Day 206: Brian K. Vaughan…

… has been on the writing staff of Lost for over a year now (executive story editor!). Why does no one tell me these things? No wonder season three was better again than the slightly underperforming second season. (For the uninitiated: Vaughan is young, brilliant, handsome and responsible for, among other things, Y: The Last Man, Ex Machina and The Pride of Baghdad. And now Lost. Very impressive.)
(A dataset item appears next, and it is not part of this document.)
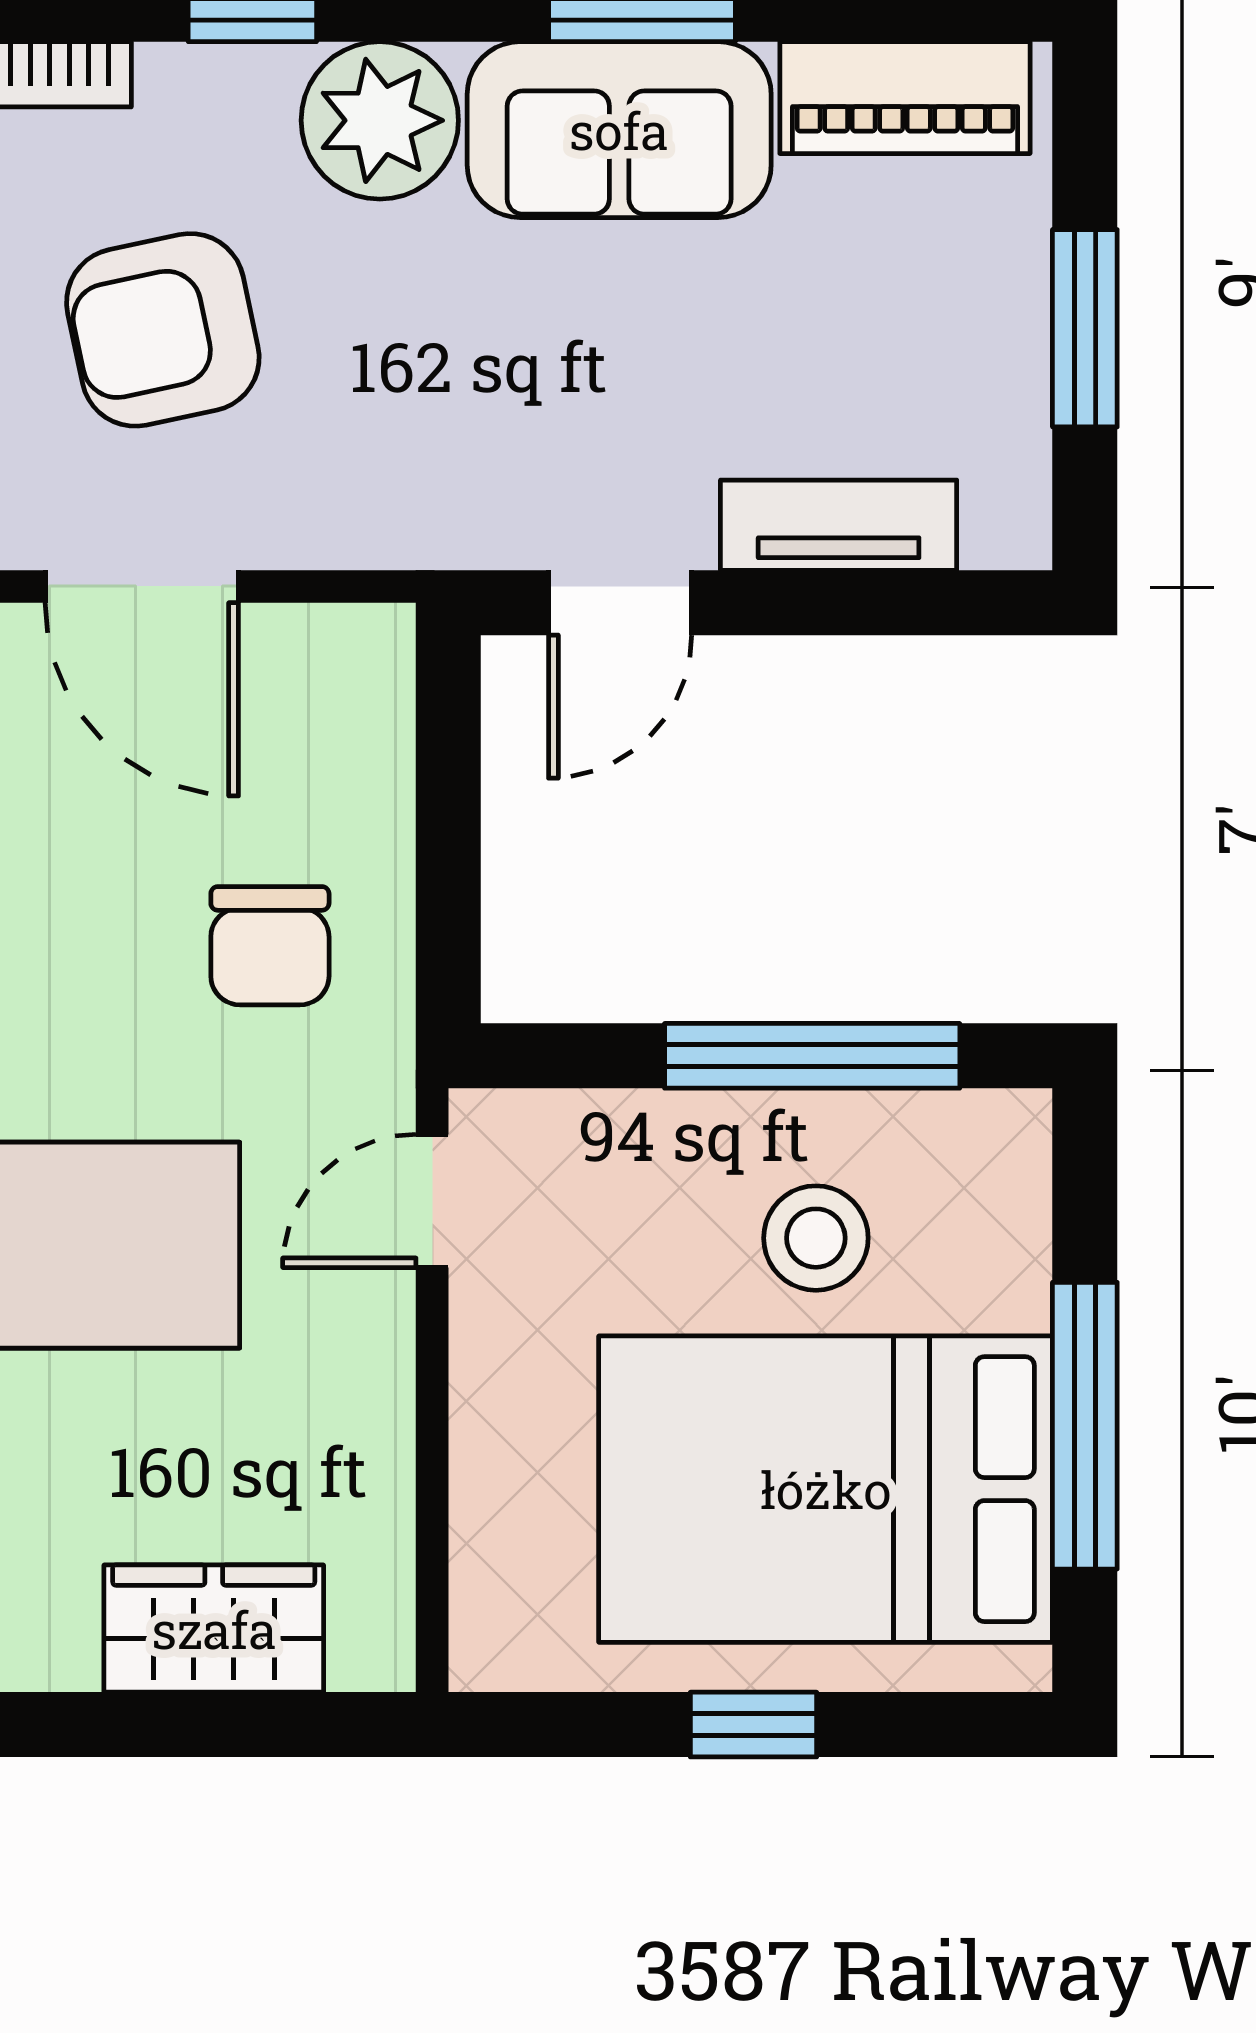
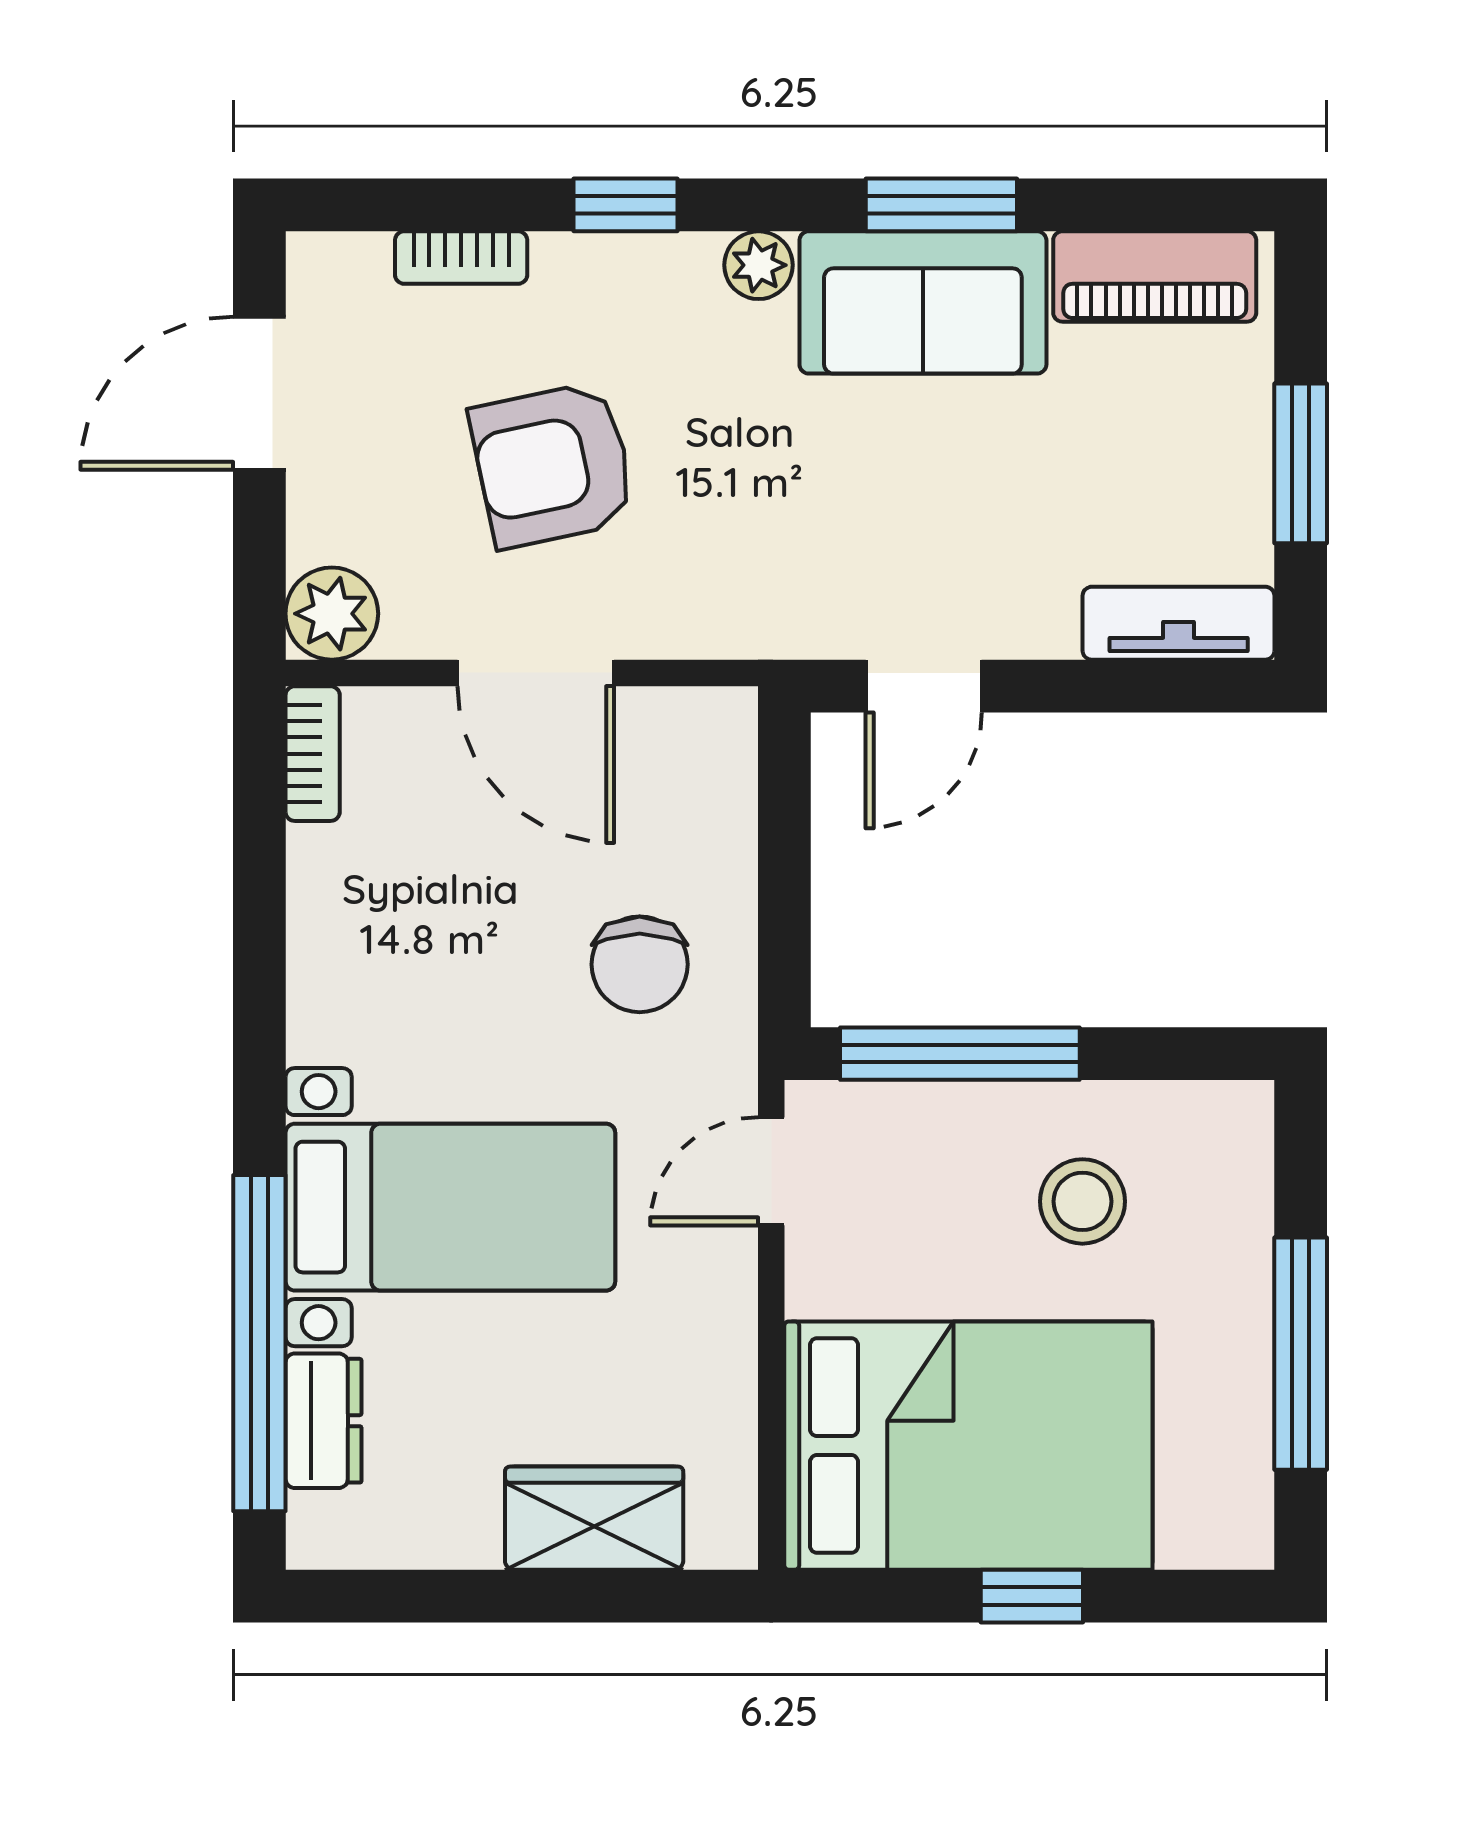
plant: (380, 120) -> (759, 265), width x0.53, depth x0.53
tv unit: (839, 525) -> (1179, 623), moved
window: (812, 1056) -> (960, 1054), moved
bed: (826, 1489) -> (968, 1446), moved, turned 180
What else..hmmm.. let’s see. Labor Day weekend was slightly boring. I had to do a lot of work, I did not get to barbecue, which may have annoyed me even more than having to stay inside all day during this beautiful weather…oh, and labor in the US remained exploited–nothing new, thus. Last night I went rollerblading, realized that I need new wheels and bearings and was shocked to find out how expensive those are in the US. Damn! I may have to wait until next season to get them. I may just have to spend the few remaining warm days running–crap skating was the only speed-fix I was able to get here. Ok, gotta run to the coffee shop again and continue reading. Oh, I am currently re-reading the Preacher series before I sleep. He, he. Fantastic!

Day 201: Hipster Olympics

Laughed my ass off when I saw this. Not only is it so wunderfully accurate, it also precisely describes the ugly underbelly of neoliberal capitalist logic and its social support system as it manifests itself in mass culture, of which counterculture is only one of many facets (i.e. the “counter” is really what defines the diversity of the “mass,” which as traditional mass culture as “mainstream culture” no longer exists). I may use this for teaching purposes. Nothing is as part of the mainstream as not being part of the mainstream. But it sure is funnier than the mainstream–until one realizes that the mainstream has died, of course.

Day 198: New Semester

Today marks the beginning of a new semester and of what will (hopefully) be my last year at UIC. It is not that I don’t like teaching here but I am really looking forward to getting a job as an actual professor, which does not pay me dumping wages. No, it’s not all about the money. It’s just that starving is only fun for so long (even within a clearly bourgeois frame of mind where starving merely equates to “paying one’s dues” and not truly to starving, or a situation of permanent lower-class exploitative labor–but still: enough already). I do have a teaching gig here for the next two semesters but I will begin throwing myself on the job market beginning in late September and hope to have an actual job somewhere in the US (or somewhere in the world) come March/April. Initially, I was worried that the last year here would be bad for my teaching morale, as I expected that I would invest less time in it, be less enthusiastic and too distracted by the terrors of the job market and the insane amount of work left to do on my dissertation, but after having been on dissertation leave for a while I am actually really looking forward to teaching again. Hence, I put together what I personally think are two fun classes and I am quite excited to work through the assigned material with my students. Of course, this first-week excitement tends to fade quickly once one realizes that the intro class (which is one of the classes I will be teaching) is full of mechanical engineers and business majors who take it as a requirement and care fuck all about literature–but that is a given by now and I have developed some counter-interpellation strategies that tend to work pretty well. We’ll see how that goes this semester.

Consequently, this week I will begin by teaching some Raymond Williams and Fredric Jameson for theoretical context and we will begin to read Barthelme’s The Dead Father and Sam Shepard’s play “True West.” Should be a good first week–(famous last words).